Data block -
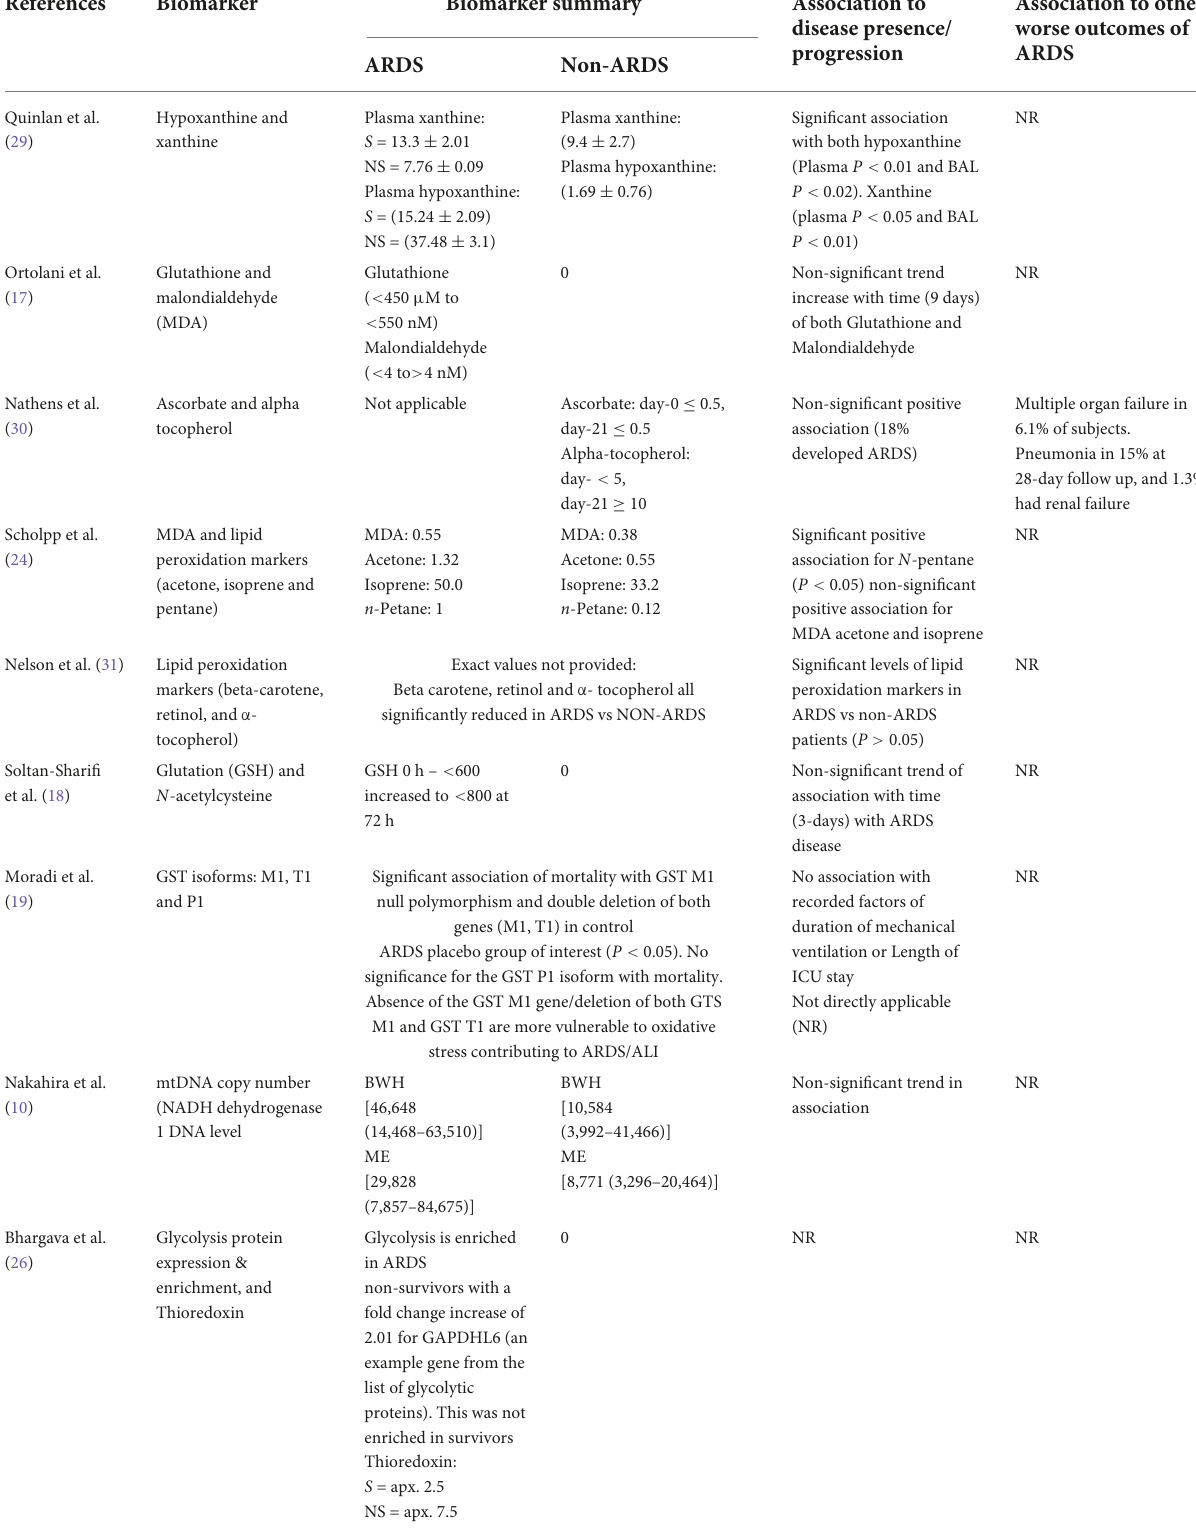
TABLE 5 Secondary outcome: Association between levels of mitochondrial biomarkers and risks of development of new complications of ARDS or worsening of severity or development of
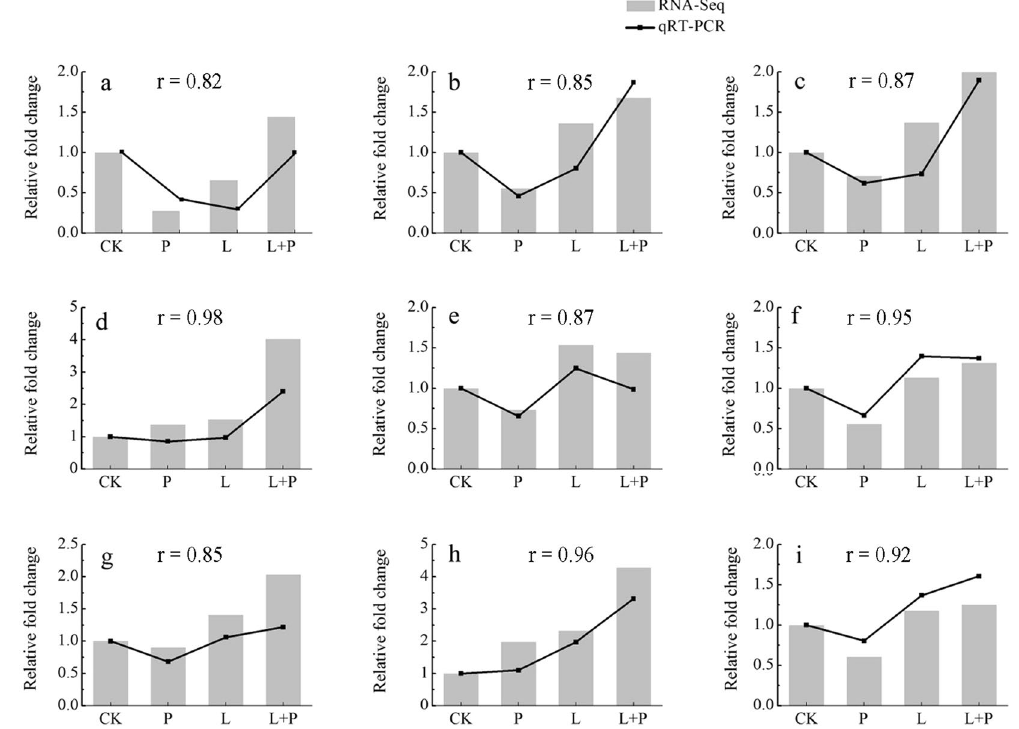
Figure 6. Expression of nine differentially expressed genes in He-Ne laser pretreatment on wheat seedlings under drought stress. Correlation between the expression profiles of the nine transcripts determined by RNA- Seq and qRT-PCR. See notes to Table 1. Genes are ( a ) plant peroxidase; ( b ) class III peroxidase; ( c ) glutathione S-transferase; ( d ) catalase immune-responsive domain; ( e ) heat shock protein 70 family; ( f ) WRKY transcription factor; ( g ) glycoside hydrolase; ( h ) photosystem II PsbR protein; ( i ) drug/metabolite transporter. The y-axes show expression levels (fold difference) determined by qRT-PCR and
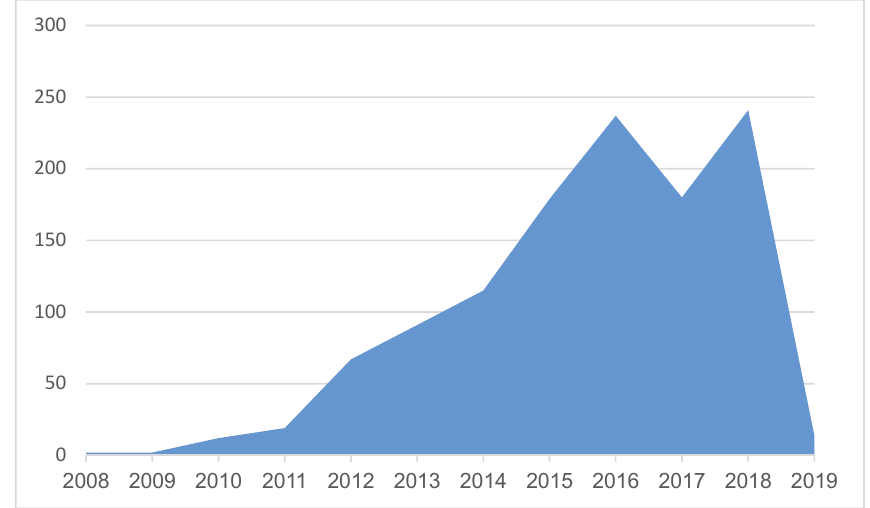
Fig. 1. Annual Scientific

What needs to be done - Word for word, give the data above again, without any images.

Result -
TABLE 5 Secondary outcome: Association between levels of mitochondrial biomarkers and risks of development of new complications of ARDS or worsening of severity or development of
Figure 6. Expression of nine differentially expressed genes in He-Ne laser pretreatment on wheat seedlings under drought stress. Correlation between the expression profiles of the nine transcripts determined by RNA- Seq and qRT-PCR. See notes to Table 1. Genes are ( a ) plant peroxidase; ( b ) class III peroxidase; ( c ) glutathione S-transferase; ( d ) catalase immune-responsive domain; ( e ) heat shock protein 70 family; ( f ) WRKY transcription factor; ( g ) glycoside hydrolase; ( h ) photosystem II PsbR protein; ( i ) drug/metabolite transporter. The y-axes show expression levels (fold difference) determined by qRT-PCR and
Fig. 1. Annual Scientific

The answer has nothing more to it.